▶ [Instructions to follow]
Write out every line from the start of the entries through the line containing "Me pongo malo de imaginarlo" as a JSON list of strings, one string per line and no blank lines.

▶ [Available records]

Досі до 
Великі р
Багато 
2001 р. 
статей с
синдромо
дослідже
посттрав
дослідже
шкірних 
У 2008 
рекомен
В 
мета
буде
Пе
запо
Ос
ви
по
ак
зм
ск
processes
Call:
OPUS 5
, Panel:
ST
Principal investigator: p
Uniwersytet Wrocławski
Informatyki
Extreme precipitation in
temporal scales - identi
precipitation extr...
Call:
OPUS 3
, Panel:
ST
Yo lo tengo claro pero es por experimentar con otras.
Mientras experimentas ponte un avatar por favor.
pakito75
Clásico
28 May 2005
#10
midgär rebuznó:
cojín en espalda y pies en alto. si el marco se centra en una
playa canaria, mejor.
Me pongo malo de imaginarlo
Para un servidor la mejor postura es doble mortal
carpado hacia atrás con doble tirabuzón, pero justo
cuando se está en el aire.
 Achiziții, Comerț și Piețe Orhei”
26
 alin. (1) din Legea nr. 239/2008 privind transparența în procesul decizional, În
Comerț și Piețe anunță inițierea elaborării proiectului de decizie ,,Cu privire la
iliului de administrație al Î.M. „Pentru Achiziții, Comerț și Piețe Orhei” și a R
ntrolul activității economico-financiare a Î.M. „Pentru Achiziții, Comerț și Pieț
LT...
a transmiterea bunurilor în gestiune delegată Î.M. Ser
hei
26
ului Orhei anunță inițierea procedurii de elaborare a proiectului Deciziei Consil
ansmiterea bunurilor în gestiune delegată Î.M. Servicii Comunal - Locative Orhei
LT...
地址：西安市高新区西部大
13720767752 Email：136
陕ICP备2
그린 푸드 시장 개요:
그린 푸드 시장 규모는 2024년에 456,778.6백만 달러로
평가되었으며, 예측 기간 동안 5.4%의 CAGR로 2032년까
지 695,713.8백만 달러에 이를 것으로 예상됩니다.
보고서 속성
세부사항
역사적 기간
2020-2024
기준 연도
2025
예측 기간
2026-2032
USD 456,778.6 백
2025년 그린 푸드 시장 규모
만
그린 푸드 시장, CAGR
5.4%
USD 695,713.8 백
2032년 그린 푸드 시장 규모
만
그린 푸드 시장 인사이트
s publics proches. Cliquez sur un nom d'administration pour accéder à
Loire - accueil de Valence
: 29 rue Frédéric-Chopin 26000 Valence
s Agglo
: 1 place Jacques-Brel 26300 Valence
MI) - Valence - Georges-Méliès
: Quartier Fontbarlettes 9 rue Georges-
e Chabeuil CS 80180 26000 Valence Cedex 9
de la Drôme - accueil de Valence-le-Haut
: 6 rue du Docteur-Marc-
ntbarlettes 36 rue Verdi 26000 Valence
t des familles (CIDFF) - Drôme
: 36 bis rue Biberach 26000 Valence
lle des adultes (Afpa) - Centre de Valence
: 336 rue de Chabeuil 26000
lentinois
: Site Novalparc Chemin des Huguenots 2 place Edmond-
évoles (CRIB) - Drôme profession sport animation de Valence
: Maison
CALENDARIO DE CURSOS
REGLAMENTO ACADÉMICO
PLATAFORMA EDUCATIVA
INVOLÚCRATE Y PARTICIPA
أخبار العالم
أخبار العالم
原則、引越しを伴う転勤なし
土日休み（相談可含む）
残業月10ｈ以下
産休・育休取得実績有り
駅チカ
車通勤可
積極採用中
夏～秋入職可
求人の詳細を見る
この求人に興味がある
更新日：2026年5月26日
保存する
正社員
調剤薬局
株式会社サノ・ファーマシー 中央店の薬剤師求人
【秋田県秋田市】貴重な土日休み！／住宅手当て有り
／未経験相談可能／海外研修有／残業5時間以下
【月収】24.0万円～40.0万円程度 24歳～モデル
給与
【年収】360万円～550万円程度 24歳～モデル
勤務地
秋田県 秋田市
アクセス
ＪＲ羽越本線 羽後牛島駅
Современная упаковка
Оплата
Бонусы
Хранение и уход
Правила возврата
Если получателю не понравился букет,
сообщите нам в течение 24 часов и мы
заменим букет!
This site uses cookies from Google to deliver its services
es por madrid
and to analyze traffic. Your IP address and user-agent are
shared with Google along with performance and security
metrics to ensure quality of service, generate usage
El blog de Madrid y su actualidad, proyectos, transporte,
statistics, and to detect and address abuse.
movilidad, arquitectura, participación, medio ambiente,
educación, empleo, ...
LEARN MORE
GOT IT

▶ [Exercise result]
[
  "Досі до ",
  "Великі р",
  "Багато ",
  "2001 р. ",
  "статей с",
  "синдромо",
  "дослідже",
  "посттрав",
  "дослідже",
  "шкірних ",
  "У 2008 ",
  "рекомен",
  "В ",
  "мета",
  "буде",
  "Пе",
  "запо",
  "Ос",
  "ви",
  "по",
  "ак",
  "зм",
  "ск",
  "processes",
  "Call:",
  "OPUS 5",
  ", Panel:",
  "ST",
  "Principal investigator: p",
  "Uniwersytet Wrocławski",
  "Informatyki",
  "Extreme precipitation in",
  "temporal scales - identi",
  "precipitation extr...",
  "Call:",
  "OPUS 3",
  ", Panel:",
  "ST",
  "Yo lo tengo claro pero es por experimentar con otras.",
  "Mientras experimentas ponte un avatar por favor.",
  "pakito75",
  "Clásico",
  "28 May 2005",
  "#10",
  "midgär rebuznó:",
  "cojín en espalda y pies en alto. si el marco se centra en una",
  "playa canaria, mejor.",
  "Me pongo malo de imaginarlo"
]